Senza bancarelle e fuochi artificiali S. Pietro richiama

Forti polemiche per la mancata presenza degli ambulanti che non hanno gradito il sito di Piazzale Falcone Borsellino
Foto CorrierediRagusa.it

Pur senza fuochi di artificio e senza bancarelle la gente ha partecipato alla festa del patrono. E’ stata una festa nel segno della religiosità con una grande partecipazione di fedeli che hanno assiepato le navate di S. Pietro nel corso delle varie cerimonie religiose ed in particolare quella della sera concelebrata da Don Rosario Gisana.

Una cerimonia che si è protratta a lungo ed ha fatto slittare di un’ora la processione del simulacro del Civiletti con S. Pietro ed il paralitico. Lungo la scenografica scalinata e per il corso Umberto la gente ha seguito la processione e fino a tarda sera la città, grazie anche alla chiusura al traffico della maggiore arteria cittadina, è stata affollata e viva.

In piazza Matteotti si è tenuto lo spettacolo "Dov´è Pinocchio?" della Compagnia Comunità papa Giovanni 23mo, fondata da don Oreste Benzi. Bar, caffè e ritrovi vari hanno lavorato fino a tarda sera e la festa del patrono ha rinnovato l’appuntamento con la tradizione. Non sono tuttavia mancate le polemiche da parte dei commercianti e delle associazioni di categoria per la mancata presenza degli ambulanti e delle bancarelle. Una scelta autonoma degli ambulanti che hanno contestato il sito di piazzale Falcone Borsellino perché ritenuto troppo periferico.
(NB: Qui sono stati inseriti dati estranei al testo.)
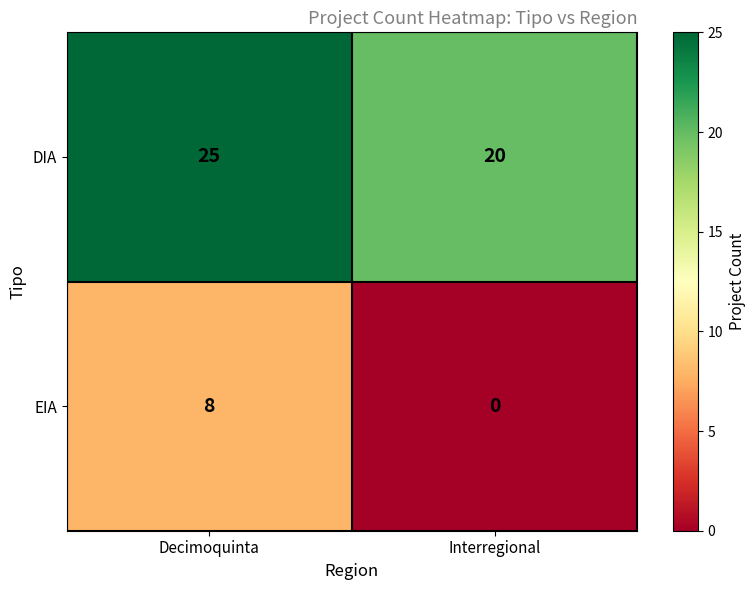

Reading right to left, what are all the values shown in this chart?

DIA: 20	25
EIA: 0	8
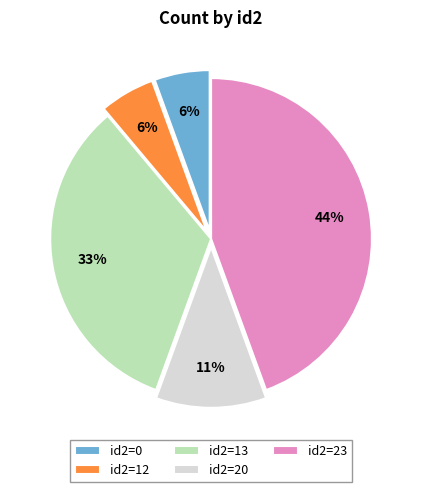

True or false: id2=23 accounts for 44% of the total.

True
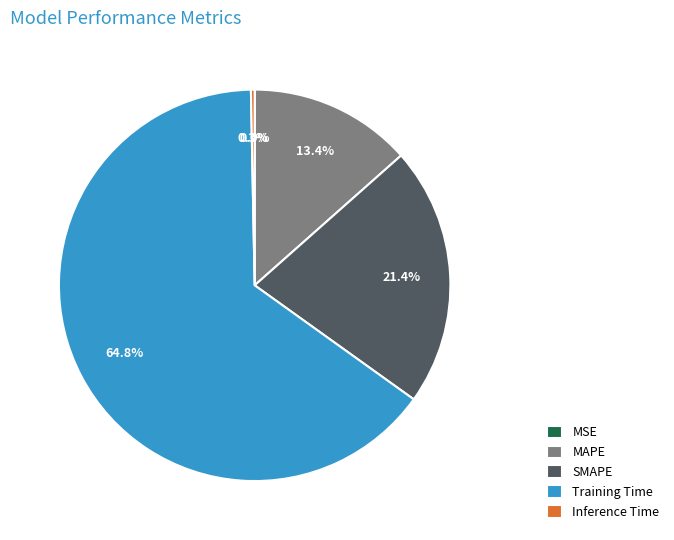

Combined, what portion of the pie is SMAPE and Inference Time?

21.7%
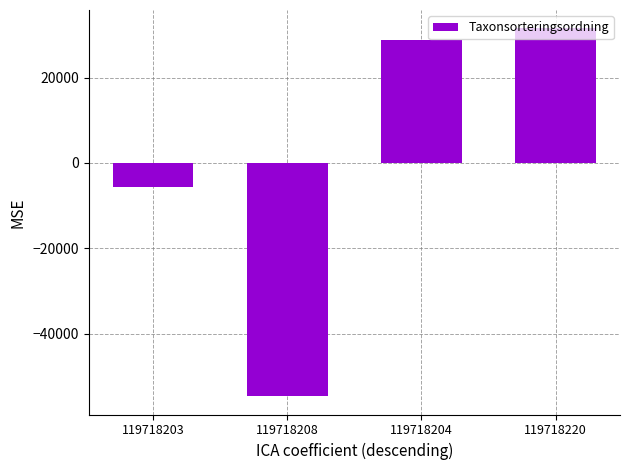

What is the difference between the maximum and minimum values?

86165.0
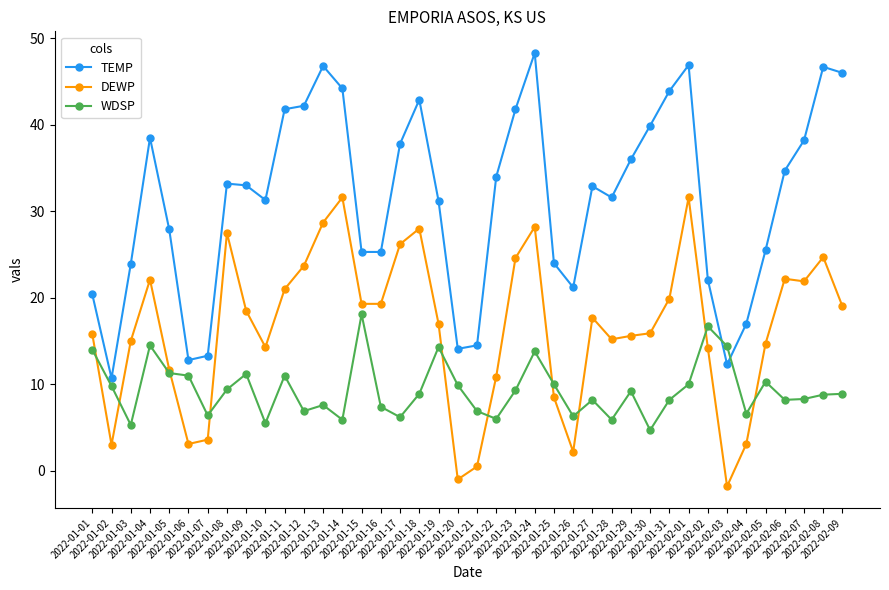

List the series in order of their overall mean, lowest first.

WDSP, DEWP, TEMP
Alcuni commercianti hanno attribuito a questa assenza lo scarso afflusso di gente nel centro storico soprattutto nei giorni precedenti la festa ed hanno criticato la scelta dell’amministrazione; per altri la «liberazione» del viale Medaglie d’oro dalle bancarelle è stata benvenuta soprattutto per i motivi di igiene e di traffico che comportava. L’assenza delle bancarelle è stata considerata una ferita al senso della festa perché rompe con la tradizione così come la mancanza dello spettacolo pirotecnico della mezzanotte a chiusura della processione.

E’ stata dunque una festa diversa ma non per questo meno sentita e partecipata pur se l’aspetto folkloristico e di intrattenimento non è stato di certo di grande impatto ed attrattiva.